Ukraine’s acting president says that the Kyiv government has effectively lost control over the situation in the country’s eastern Luhansk and Donetsk regions

Ukraine Admits It's Losing Control in East


After storming the office, Pro-Russian activists burn uniforms outside the prosecutor's office in the separatist-held city of Donetsk, Ukraine, May 1, 2014.

VOA News
Ukraine’s acting president says that the Kyiv government has effectively lost control over the situation in the country’s eastern Luhansk and Donetsk regions where a number of government buildings have been taken over by pro-Russia separatists.
Oleksandr Turchynov says that Russia is now eyeing six more regions in the country’s east and south.

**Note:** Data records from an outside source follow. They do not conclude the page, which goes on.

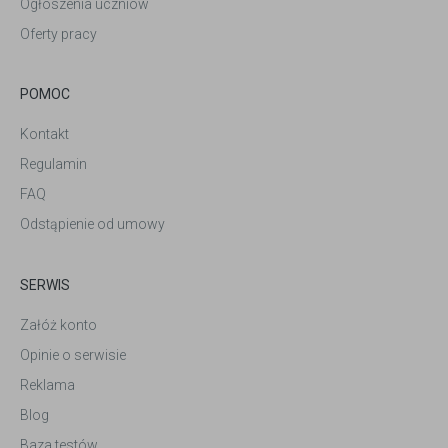
Ogłoszenia uczniów
Oferty pracy
POMOC
Kontakt
Regulamin
FAQ
Odstąpienie od umowy
SERWIS
Załóż konto
Opinie o serwisie
Reklama
Blog
Baza testów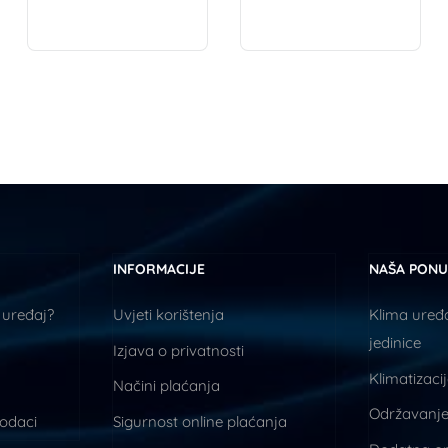
INFORMACIJE
NAŠA PON
 uređaj?
Uvjeti korištenja
Klima uređa
jedinice
Izjava o privatnosti
Klimatizaci
Načini plaćanja
Održavanje
podaci
Sigurnost online plaćanja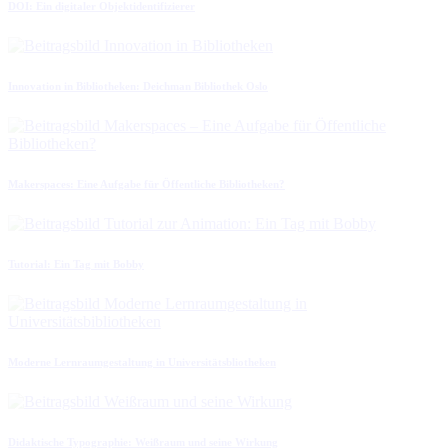
DOI: Ein digitaler Objektidentifizierer
Innovation in Bibliotheken: Deichman Bibliothek Oslo
Makerspaces: Eine Aufgabe für Öffentliche Bibliotheken?
Tutorial: Ein Tag mit Bobby
Moderne Lernraumgestaltung in Universitätsbliotheken
Didaktische Typographie: Weißraum und seine Wirkung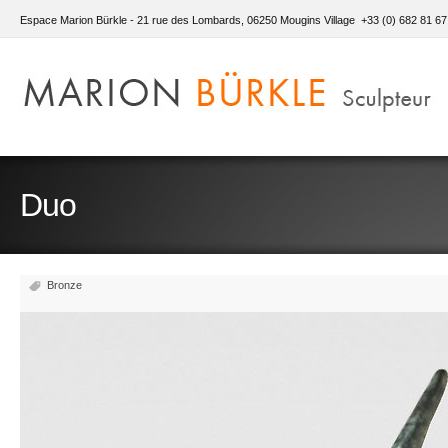
Espace Marion Bürkle - 21 rue des Lombards, 06250 Mougins Village +33 (0) 682 81 67
Duo
Bronze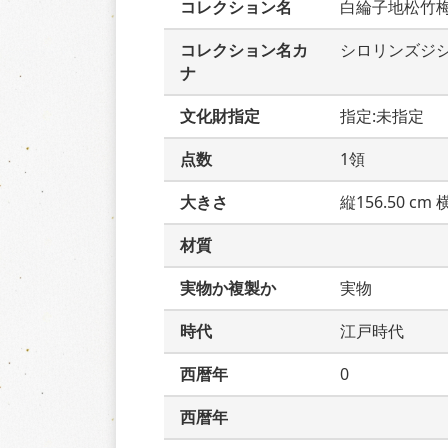
コレクション名
白綸子地松竹
コレクション名カ
シロリンズジ
ナ
文化財指定
指定:未指定
点数
1領
大きさ
縦156.50 cm 横
材質
実物か複製か
実物
時代
江戸時代
西暦年
0
西暦年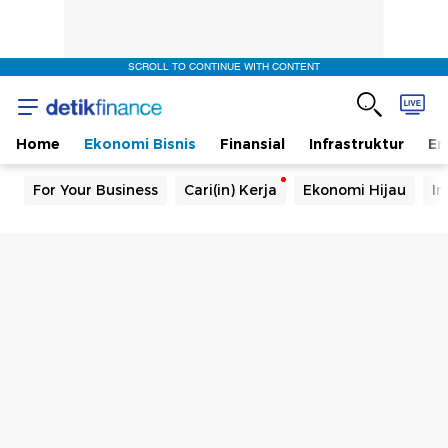
SCROLL TO CONTINUE WITH CONTENT
Home
Ekonomi Bisnis
Finansial
Infrastruktur
En
For Your Business
Cari(in) Kerja
Ekonomi Hijau
In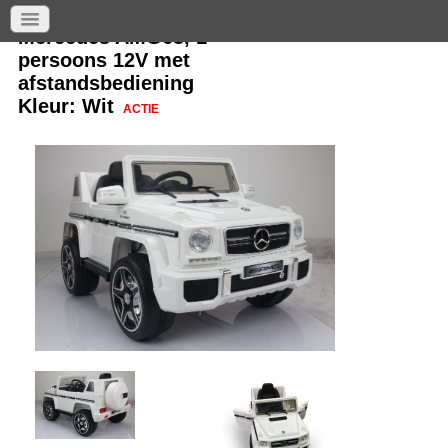
Mercedes AMG63, 1
persoons 12V met
afstandsbediening
Kleur: Wit
ACTIE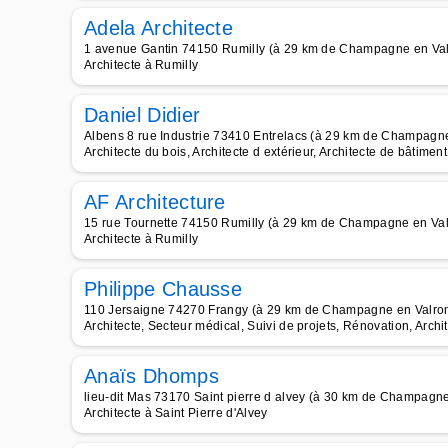
Adela Architecte
1 avenue Gantin 74150 Rumilly (à 29 km de Champagne en Va
Architecte à Rumilly
Daniel Didier
Albens 8 rue Industrie 73410 Entrelacs (à 29 km de Champagn
Architecte du bois, Architecte d extérieur, Architecte de bâtimen
AF Architecture
15 rue Tournette 74150 Rumilly (à 29 km de Champagne en Va
Architecte à Rumilly
Philippe Chausse
110 Jersaigne 74270 Frangy (à 29 km de Champagne en Valro
Architecte, Secteur médical, Suivi de projets, Rénovation, Archi
Anaïs Dhomps
lieu-dit Mas 73170 Saint pierre d alvey (à 30 km de Champagn
Architecte à Saint Pierre d'Alvey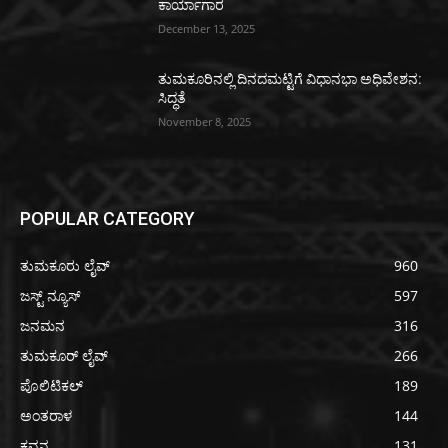
ಕಾರ್ಯಾಗಾರ
December 13, 2025
ತುಮಕೂರಿನಲ್ಲಿ ದಿನದಮಟ್ಟಿಗೆ ವಿಧಾನಭಾ ಅಧಿವೇಶನ:
ಸಿದ್ಧತೆ
November 8, 2025
POPULAR CATEGORY
ತುಮಕೂರು ಲೈವ್
960
ಜಸ್ಟ್ ನ್ಯೂಸ್
597
ಜನಮನ
316
ತುಮಕೂರ್ ಲೈವ್
266
ಪೊಲಿಟಿಕಲ್
189
ಅಂತರಾಳ
144
ಕವನ
131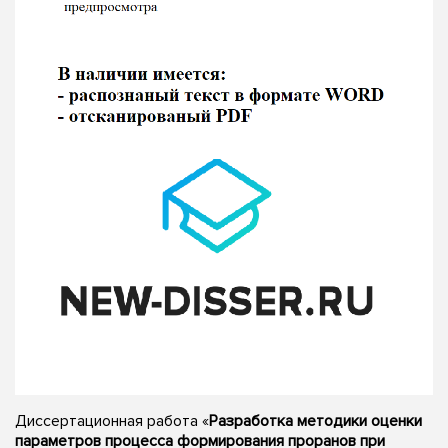
Диссертационная работа «
Разработка методики оценки
параметров процесса формирования проранов при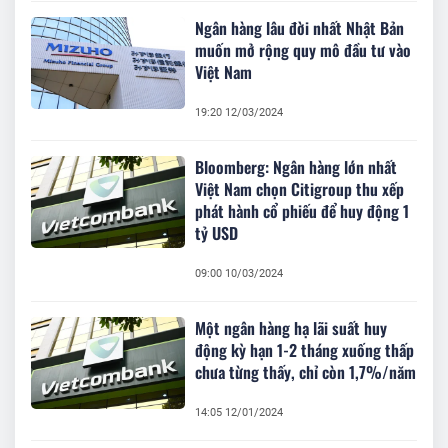
Ngân hàng lâu đời nhất Nhật Bản
muốn mở rộng quy mô đầu tư vào
Việt Nam
19:20 12/03/2024
Bloomberg: Ngân hàng lớn nhất
Việt Nam chọn Citigroup thu xếp
phát hành cổ phiếu để huy động 1
tỷ USD
09:00 10/03/2024
Một ngân hàng hạ lãi suất huy
động kỳ hạn 1-2 tháng xuống thấp
chưa từng thấy, chỉ còn 1,7%/năm
14:05 12/01/2024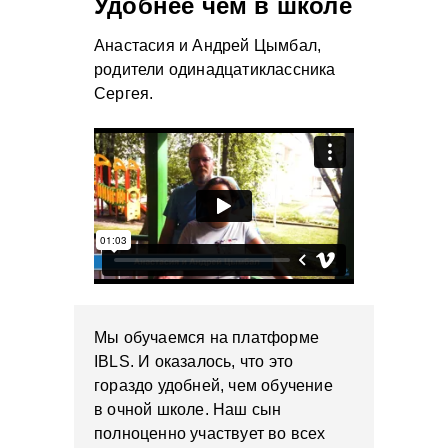
Удобнее чем в школе
Анастасия и Андрей Цымбал,
родители одинадцатиклассника
Сергея.
Мы обучаемся на платформе
IBLS. И оказалось, что это
гораздо удобней, чем обучение
в очной школе. Наш сын
полноценно участвует во всех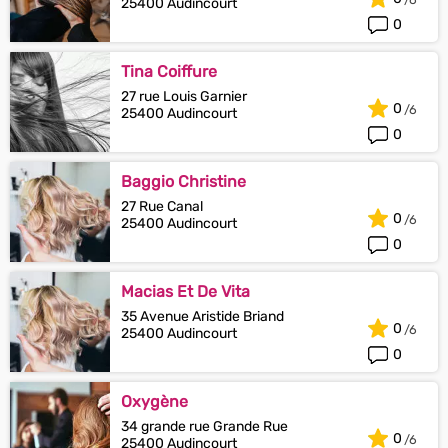
25400 Audincourt
0
Tina Coiffure
27 rue Louis Garnier
0
25400 Audincourt
0
Baggio Christine
27 Rue Canal
0
25400 Audincourt
0
Macias Et De Vita
35 Avenue Aristide Briand
0
25400 Audincourt
0
Oxygène
34 grande rue Grande Rue
0
25400 Audincourt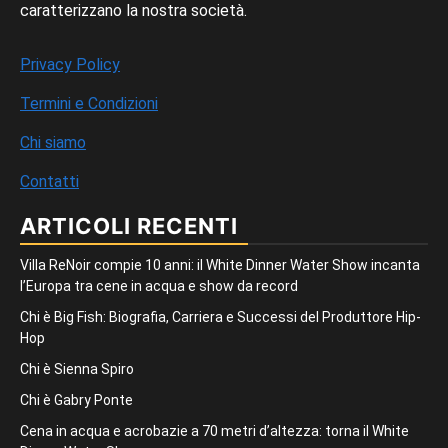
caratterizzano la nostra società.
Privacy Policy
Termini e Condizioni
Chi siamo
Contatti
ARTICOLI RECENTI
Villa ReNoir compie 10 anni: il White Dinner Water Show incanta
l’Europa tra cene in acqua e show da record
Chi è Big Fish: Biografia, Carriera e Successi del Produttore Hip-
Hop
Chi è Sienna Spiro
Chi è Gabry Ponte
Cena in acqua e acrobazie a 70 metri d’altezza: torna il White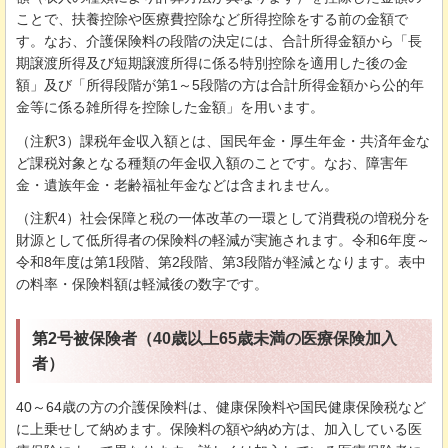
ことで、扶養控除や医療費控除など所得控除をする前の金額で
す。なお、介護保険料の段階の決定には、合計所得金額から「長
期譲渡所得及び短期譲渡所得に係る特別控除を適用した後の金
額」及び「所得段階が第1～5段階の方は合計所得金額から公的年
金等に係る雑所得を控除した金額」を用います。
（注釈3）課税年金収入額とは、国民年金・厚生年金・共済年金な
ど課税対象となる種類の年金収入額のことです。なお、障害年
金・遺族年金・老齢福祉年金などは含まれません。
（注釈4）社会保障と税の一体改革の一環として消費税の増税分を
財源として低所得者の保険料の軽減が実施されます。令和6年度～
令和8年度は第1段階、第2段階、第3段階が軽減となります。表中
の料率・保険料額は軽減後の数字です。
第2号被保険者（40歳以上65歳未満の医療保険加入
者）
40～64歳の方の介護保険料は、健康保険料や国民健康保険税など
に上乗せして納めます。保険料の額や納め方は、加入している医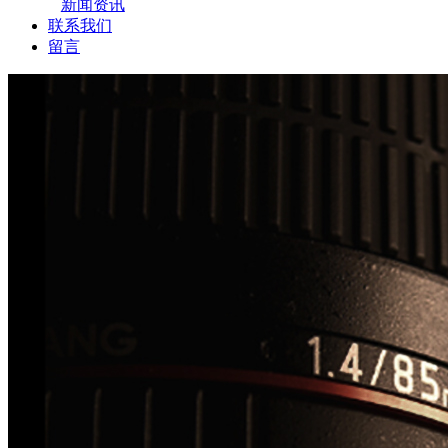
新闻资讯
联系我们
留言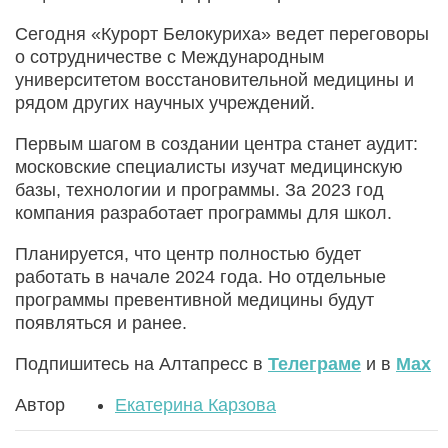
Сегодня «Курорт Белокуриха» ведет переговоры
о сотрудничестве с Международным
университетом восстановительной медицины и
рядом других научных учреждений.
Первым шагом в создании центра станет аудит:
московские специалисты изучат медицинскую
базы, технологии и программы. За 2023 год
компания разработает программы для школ.
Планируется, что центр полностью будет
работать в начале 2024 года. Но отдельные
программы превентивной медицины будут
появляться и ранее.
Подпишитесь на Алтапресс в
Телеграме
и в
Max
Автор
Екатерина Карзова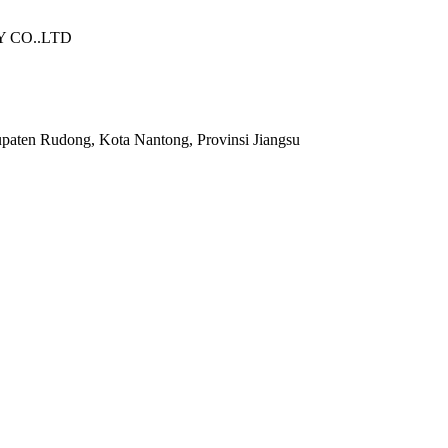
 CO..LTD
upaten Rudong, Kota Nantong, Provinsi Jiangsu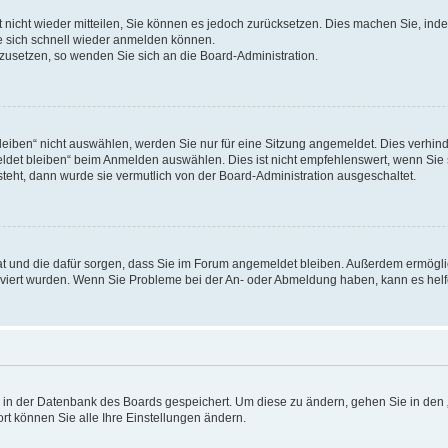
rt nicht wieder mitteilen, Sie können es jedoch zurücksetzen. Dies machen Sie, in
e sich schnell wieder anmelden können.
ckzusetzen, so wenden Sie sich an die Board-Administration.
ben“ nicht auswählen, werden Sie nur für eine Sitzung angemeldet. Dies verhinde
et bleiben“ beim Anmelden auswählen. Dies ist nicht empfehlenswert, wenn Sie s
steht, dann wurde sie vermutlich von der Board-Administration ausgeschaltet.
 hat und die dafür sorgen, dass Sie im Forum angemeldet bleiben. Außerdem ermögl
ktiviert wurden. Wenn Sie Probleme bei der An- oder Abmeldung haben, kann es hel
en in der Datenbank des Boards gespeichert. Um diese zu ändern, gehen Sie in den 
rt können Sie alle Ihre Einstellungen ändern.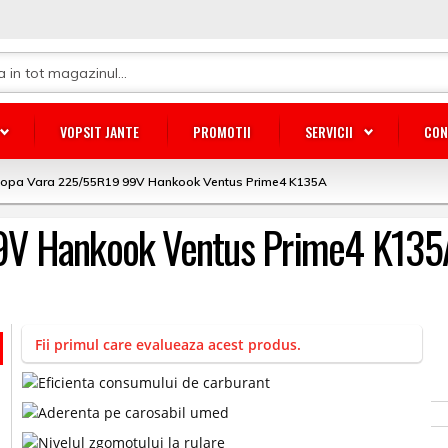
VOPSIT JANTE
PROMOTII
SERVICII
CON
lopa Vara 225/55R19 99V Hankook Ventus Prime4 K135A
9V Hankook Ventus Prime4 K135
Fii primul care evalueaza acest produs.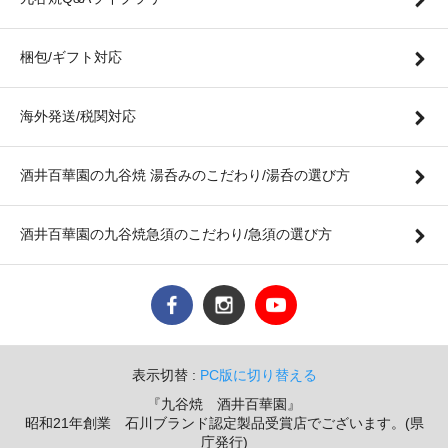
梱包/ギフト対応
海外発送/税関対応
酒井百華園の九谷焼 湯呑みのこだわり/湯呑の選び方
酒井百華園の九谷焼急須のこだわり/急須の選び方
表示切替 :
PC版に切り替える
『九谷焼 酒井百華園』
昭和21年創業 石川ブランド認定製品受賞店でございます。(県
庁発行)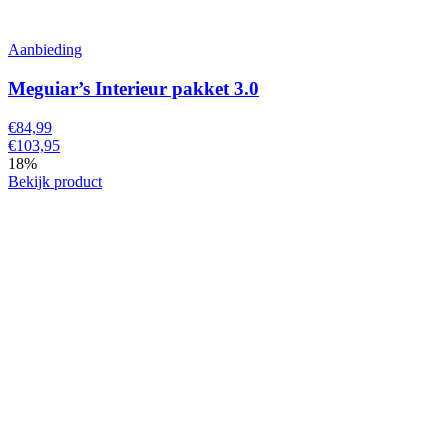
Aanbieding
Meguiar’s Interieur pakket 3.0
€84,99
€103,95
18%
Bekijk product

A takeover by Russia of two such regions, if it were to take full control of Donetsk, would secure Russia’s land connection with Crimea, which it annexed last month.
The takeover of two more regions along the Black Sea coast would connect Russian mainland with Moldova’s Russian-speaking Transdniestria enclave.
Speaking Wednesday at a meeting of regional leaders in Kyiv, Turchynov operatives have received instructions from Moscow to destabilize, via "acts of sabotage," the regions of Kharkiv, Dnipropetrovsk, Kherson, Zaporizhzha, Mykolayiv and Odesa.
Kyiv says that many such operatives have received training and are being financed by Russia, a charge Moscow denies.
On full alert
Bracing for a possible invasion by Russian troops massed on the border, Turchynov says Ukraine’s military has been put "on full combat alert."
Speaking at a ministerial meeting in Kyiv on Wednesday, he said there was a real threat of Russia starting a war against Ukraine's mainland.
A Ukrainian soldier stands guard in front of armored personnel carriers at a check point near the village of Malynivka, southeast of Slovyansk, in eastern Ukraine, April 29, 2014A Ukrainian soldier stands guard in front of armored personnel carriers at a check point near the village of Malynivka, southeast of Slovyansk, in eastern Ukraine, April 29, 2014
Moscow, meanwhile, has voiced concern over Turchynov’s statement, criticizing it as “militaristic.”
“We insist that Kyiv immediately cease its militaristic rhetoric aimed at intimidating its own population,” said a Foreign Ministry statement calling on Ukrainian authorities to start a dialogue toward national reconciliation instead.
The criticism comes as pro-Russian gunmen seized yet another administrative building in eastern Ukraine. Armed insurgents took control of the local council building in Horlivka early Wednesday, a town of more than 260,000 people. Police say the pro-Russian rebels have also overtaken the town’s regional police department.
Hundreds of pro-Russian separatists overran more Ukrainian government buildings near the Russian border earlier this week, taking control of several in the Donetsk and Luhansk regions.
The pro-Moscow rebels in Donetsk have set a referendum on secession for May 11. A similar vote last month led to Russia's annexation of Ukraine’s Crimean peninsula.
Possible reshuffle
Ukrainian Prime Minister Arseniy Yatsenyuk threatened his government on Wednesday with a reshuffle if it failed to meet the demands of the people, venting frustration with Kyiv's failure to restore law and order in the country's east.
Some critics say the central government has become all but paralyzed by infighting.
“The country demands action and results. If there is such action and results that means the government is doing its job,” Yatsenyuk told a government meeting.
“If in the near future such action and results fail to materialize, that means there will be personnel changes,” said Yatsenyuk.
He said ministers would also pass to parliament a law on conducting a nationwide poll on Ukrainian unity and territorial integrity, “those issues which concern Ukraine today,” on May 25 when Ukraine is due to hold a presidential election.